Motivated by the empirical facts, I further develop a structural model to analyze the compliance incentives of those platforms in a competitive market. By complying with the government’s censorship request, platforms may lose users who prefer to evade censorship by switching out. By not complying, platforms incur a cost imposed by the government that is positively correlated with their sizes, but it also allows them to attract new users from competitors that obey the censorship requests. While large platforms censor more often than their small competitors due to higher political cost, centralizing market power via merging or shutting down small platforms does not necessarily generate more censorship in the marketplace.

My findings suggest that decentralizing online market power may help an authoritarian government maintain a sufficiently high market level of censorship in an overall low-pressure environment: Tolerating a bit of dissent on small platforms allows large platforms to censor more effectively as it mitigates their strategic incentives. This might be one of the reasons why, unlike the U.S. market, which is dominated by a handful of mainstream social media platforms, Chinese social media is still fragmented and localized.

“Media outlets may fail to disseminate certain viewpoints or choose to engage in propaganda campaigns, so as to cater to the tastes of majority consumers or to differentiate ideologically from competitors for economic benefits. Economics, as a discipline, is thus highly relevant to understanding how media firms and industries operate.”

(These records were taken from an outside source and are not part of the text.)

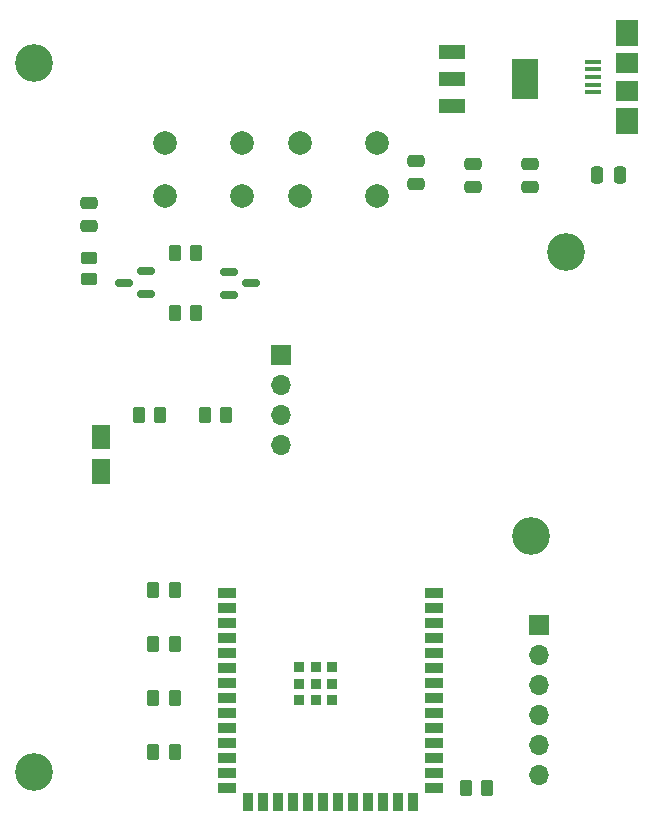
<source format=gbr>
%TF.GenerationSoftware,KiCad,Pcbnew,7.0.10*%
%TF.CreationDate,2024-03-01T12:14:43-06:00*%
%TF.ProjectId,ESP32,45535033-322e-46b6-9963-61645f706362,rev?*%
%TF.SameCoordinates,Original*%
%TF.FileFunction,Soldermask,Top*%
%TF.FilePolarity,Negative*%
%FSLAX46Y46*%
G04 Gerber Fmt 4.6, Leading zero omitted, Abs format (unit mm)*
G04 Created by KiCad (PCBNEW 7.0.10) date 2024-03-01 12:14:43*
%MOMM*%
%LPD*%
G01*
G04 APERTURE LIST*
G04 Aperture macros list*
%AMRoundRect*
0 Rectangle with rounded corners*
0 $1 Rounding radius*
0 $2 $3 $4 $5 $6 $7 $8 $9 X,Y pos of 4 corners*
0 Add a 4 corners polygon primitive as box body*
4,1,4,$2,$3,$4,$5,$6,$7,$8,$9,$2,$3,0*
0 Add four circle primitives for the rounded corners*
1,1,$1+$1,$2,$3*
1,1,$1+$1,$4,$5*
1,1,$1+$1,$6,$7*
1,1,$1+$1,$8,$9*
0 Add four rect primitives between the rounded corners*
20,1,$1+$1,$2,$3,$4,$5,0*
20,1,$1+$1,$4,$5,$6,$7,0*
20,1,$1+$1,$6,$7,$8,$9,0*
20,1,$1+$1,$8,$9,$2,$3,0*%
%AMFreePoly0*
4,1,6,1.000000,0.000000,0.500000,-0.750000,-0.500000,-0.750000,-0.500000,0.750000,0.500000,0.750000,1.000000,0.000000,1.000000,0.000000,$1*%
G04 Aperture macros list end*
%ADD10R,1.700000X1.700000*%
%ADD11O,1.700000X1.700000*%
%ADD12R,1.500000X1.500000*%
%ADD13FreePoly0,90.000000*%
%ADD14FreePoly0,270.000000*%
%ADD15R,1.400000X0.400000*%
%ADD16R,1.900000X2.300000*%
%ADD17R,1.900000X1.800000*%
%ADD18C,3.200000*%
%ADD19RoundRect,0.250000X-0.262500X-0.450000X0.262500X-0.450000X0.262500X0.450000X-0.262500X0.450000X0*%
%ADD20C,2.000000*%
%ADD21RoundRect,0.250000X0.262500X0.450000X-0.262500X0.450000X-0.262500X-0.450000X0.262500X-0.450000X0*%
%ADD22RoundRect,0.250000X0.475000X-0.250000X0.475000X0.250000X-0.475000X0.250000X-0.475000X-0.250000X0*%
%ADD23RoundRect,0.150000X0.587500X0.150000X-0.587500X0.150000X-0.587500X-0.150000X0.587500X-0.150000X0*%
%ADD24R,2.200000X1.200000*%
%ADD25R,2.200000X3.500000*%
%ADD26RoundRect,0.250000X-0.475000X0.250000X-0.475000X-0.250000X0.475000X-0.250000X0.475000X0.250000X0*%
%ADD27R,1.498600X0.889000*%
%ADD28R,0.889000X1.498600*%
%ADD29R,0.889000X0.889000*%
%ADD30RoundRect,0.250000X0.450000X-0.262500X0.450000X0.262500X-0.450000X0.262500X-0.450000X-0.262500X0*%
%ADD31RoundRect,0.250000X-0.250000X-0.475000X0.250000X-0.475000X0.250000X0.475000X-0.250000X0.475000X0*%
%ADD32RoundRect,0.150000X-0.587500X-0.150000X0.587500X-0.150000X0.587500X0.150000X-0.587500X0.150000X0*%
G04 APERTURE END LIST*
D10*
%TO.C,USB_UART1*%
X119888000Y-90170000D03*
D11*
X119888000Y-92710000D03*
X119888000Y-95250000D03*
X119888000Y-97790000D03*
X119888000Y-100330000D03*
X119888000Y-102870000D03*
%TD*%
D12*
%TO.C,JP1*%
X82804000Y-76892000D03*
X82804000Y-74492000D03*
D13*
X82804000Y-77692000D03*
D14*
X82804000Y-73692000D03*
%TD*%
D15*
%TO.C,MicroUSB_5V1A_Wall1*%
X124450000Y-45048000D03*
X124450000Y-44398000D03*
X124450000Y-43748000D03*
X124450000Y-43098000D03*
X124450000Y-42448000D03*
D16*
X127300000Y-47498000D03*
D17*
X127300000Y-44898000D03*
X127300000Y-42598000D03*
D16*
X127300000Y-39998000D03*
%TD*%
D18*
%TO.C,H4*%
X119136000Y-82592000D03*
%TD*%
D19*
%TO.C,R5*%
X87189500Y-91718000D03*
X89014500Y-91718000D03*
%TD*%
D18*
%TO.C,H1*%
X77136000Y-42592000D03*
%TD*%
D19*
%TO.C,R7*%
X87189500Y-87146000D03*
X89014500Y-87146000D03*
%TD*%
D20*
%TO.C,SW2*%
X88190000Y-49312000D03*
X94690000Y-49312000D03*
X88190000Y-53812000D03*
X94690000Y-53812000D03*
%TD*%
D21*
%TO.C,R1*%
X89014500Y-100862000D03*
X87189500Y-100862000D03*
%TD*%
D19*
%TO.C,R2*%
X89003500Y-58674000D03*
X90828500Y-58674000D03*
%TD*%
D22*
%TO.C,C1*%
X109474000Y-52766000D03*
X109474000Y-50866000D03*
%TD*%
D21*
%TO.C,R4*%
X89014500Y-96290000D03*
X87189500Y-96290000D03*
%TD*%
D23*
%TO.C,Q2*%
X86614000Y-62098000D03*
X86614000Y-60198000D03*
X84739000Y-61148000D03*
%TD*%
D24*
%TO.C,U1*%
X112470000Y-41642000D03*
X112470000Y-43942000D03*
X112470000Y-46242000D03*
D25*
X118670000Y-43942000D03*
%TD*%
D21*
%TO.C,R8*%
X115466500Y-103910000D03*
X113641500Y-103910000D03*
%TD*%
D20*
%TO.C,SW1*%
X99620000Y-49312000D03*
X106120000Y-49312000D03*
X99620000Y-53812000D03*
X106120000Y-53812000D03*
%TD*%
D26*
%TO.C,C3*%
X119126000Y-51120000D03*
X119126000Y-53020000D03*
%TD*%
D21*
%TO.C,R13*%
X87780500Y-72390000D03*
X85955500Y-72390000D03*
%TD*%
%TO.C,R12*%
X93368500Y-72390000D03*
X91543500Y-72390000D03*
%TD*%
D27*
%TO.C,U2*%
X93462000Y-87400000D03*
X93462000Y-88670000D03*
X93462000Y-89940000D03*
X93462000Y-91210000D03*
X93462000Y-92480000D03*
X93462000Y-93750000D03*
X93462000Y-95020000D03*
X93462000Y-96290000D03*
X93462000Y-97560000D03*
X93462000Y-98830000D03*
X93462000Y-100100000D03*
X93462000Y-101370000D03*
X93462000Y-102640000D03*
X93462000Y-103910000D03*
D28*
X95227000Y-105160000D03*
X96497000Y-105160000D03*
X97767000Y-105160000D03*
X99037000Y-105160000D03*
X100307000Y-105160000D03*
X101577000Y-105160000D03*
X102847000Y-105160000D03*
X104117000Y-105160000D03*
X105387000Y-105160000D03*
X106657000Y-105160000D03*
X107927000Y-105160000D03*
X109197000Y-105160000D03*
D27*
X110962000Y-103910000D03*
X110962000Y-102640000D03*
X110962000Y-101370000D03*
X110962000Y-100100000D03*
X110962000Y-98830000D03*
X110962000Y-97560000D03*
X110962000Y-96290000D03*
X110962000Y-95020000D03*
X110962000Y-93750000D03*
X110962000Y-92480000D03*
X110962000Y-91210000D03*
X110962000Y-89940000D03*
X110962000Y-88670000D03*
X110962000Y-87400000D03*
D29*
X100962000Y-95120000D03*
X100962000Y-93720000D03*
X99562000Y-93720000D03*
X99562000Y-95120000D03*
X99562000Y-96520000D03*
X100962000Y-96520000D03*
X102362000Y-96520000D03*
X102362000Y-95120000D03*
X102362000Y-93720000D03*
%TD*%
D26*
%TO.C,C4*%
X114300000Y-51120000D03*
X114300000Y-53020000D03*
%TD*%
D30*
%TO.C,R6*%
X81788000Y-60856500D03*
X81788000Y-59031500D03*
%TD*%
D22*
%TO.C,C2*%
X81788000Y-56322000D03*
X81788000Y-54422000D03*
%TD*%
D18*
%TO.C,H3*%
X122136000Y-58592000D03*
%TD*%
D31*
%TO.C,C5*%
X124780000Y-52070000D03*
X126680000Y-52070000D03*
%TD*%
D32*
%TO.C,Q1*%
X93629000Y-60264000D03*
X93629000Y-62164000D03*
X95504000Y-61214000D03*
%TD*%
D10*
%TO.C,Nextion1*%
X98044000Y-67310000D03*
D11*
X98044000Y-69850000D03*
X98044000Y-72390000D03*
X98044000Y-74930000D03*
%TD*%
D18*
%TO.C,H2*%
X77136000Y-102592000D03*
%TD*%
D21*
%TO.C,R3*%
X90828500Y-63754000D03*
X89003500Y-63754000D03*
%TD*%
M02*

</source>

Zhenqi (Jessie) Liu, Assistant Professor

You’ve also done work on the pricing of luxury goods. What have you found from that area of your research?

A: From a practitioner’s perspective, luxury sets the price – higher quality and better craftsmanship of a luxury good allow for its premium pricing. For academic scholars, the higher price creates luxury – the wealthy self-select into buying luxury goods to credibly showcase they have “money to burn.’’ This helps them to be distinguished and attain better outcomes socially, romantically, and professionally, while maintaining the exclusivity of a luxury brand.    

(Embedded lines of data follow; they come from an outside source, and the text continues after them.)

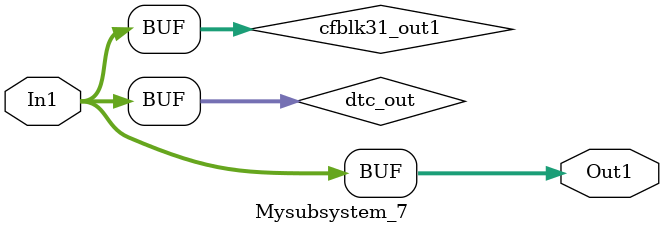
<source format=v>



`timescale 1 ns / 1 ns

module Mysubsystem_7
          (In1,
           Out1);


  input   [7:0] In1;  // uint8
  output  [7:0] Out1;  // uint8


  wire [7:0] dtc_out;  // ufix8
  wire [7:0] cfblk31_out1;  // uint8


  assign dtc_out = In1;



  assign cfblk31_out1 = dtc_out;



  assign Out1 = cfblk31_out1;

endmodule  // Mysubsystem_7


</source>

However, this thesis of conspicuous consumption signaling wealth is facing some serious challenges for its validity, in the presence of counterfeits that look almost identical to the authentic luxury goods. If counterfeit goods are identical in appearance to the authentic ones, and they are available at very low prices, then more spending on more luxury goods can no longer serve as an effective signal for wealth. My recent work looks into this new market environment and investigates how buying less can paradoxically become a new form of conspicuous consumption. Importantly, we show that the damage inflicted on a luxury brand by counterfeits comes not only from those who switch to counterfeits but also from those who never purchase counterfeits. Thus, a single-minded focus on counterfeit users in combating counterfeits could be misplaced. Moreover, the arrival of high-quality, low-price counterfeits can fundamentally transform the luxury goods industry: The consumption behavior associated with luxury goods may no longer be an exclusive signifier of wealth. As a result, consumer segmentation based on income need not always be optimal for a luxury brand.

What to Read Next

Can you describe any other current or upcoming research projects you’re working on?

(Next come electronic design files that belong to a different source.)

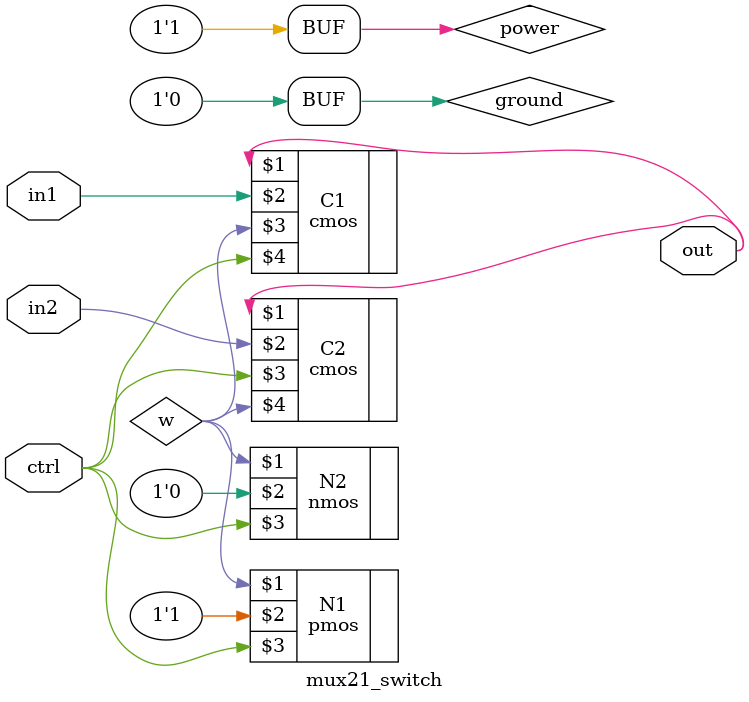
<source format=v>
module mux21_switch (out, ctrl, in1, in2);
   
   output out;                    
   input  ctrl, in1, in2;         
   wire          w;            

   supply1 power;             
   supply0 ground;      
   
   pmos N1 (w, power, ctrl);     
   nmos N2 (w, ground, ctrl);   
   
   cmos C1 (out, in1, w, ctrl);   
   cmos C2 (out, in2, ctrl, w);
   
endmodule

</source>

A: I am currently working on two other projects: one on how the rollout of the digital privacy policy (such as general data protection regulation, or GDPR) affects consumers’ online engagement, and the other on influencer marketing.

Are you teaching any classes during the 2020-21 academic year?

A: I will be teaching Customer Analytics in the spring semester.

How have the pandemic and the resulting lockdown conditions affected your work?

A: On the one hand, the pandemic and subsequent travel bans have complicated some of my research that requires in-person data acquisitions. Besides, several workshops and conferences I normally would have attended were either canceled or postponed. On the other hand, the pandemic also made many high-profile seminars accessible to a wider audience as they moved online.  

Whenever you have free time, what do you like to do for fun or relaxation?

A: Lately, I have had a lot of fun playing the ukulele and hiking in the woods.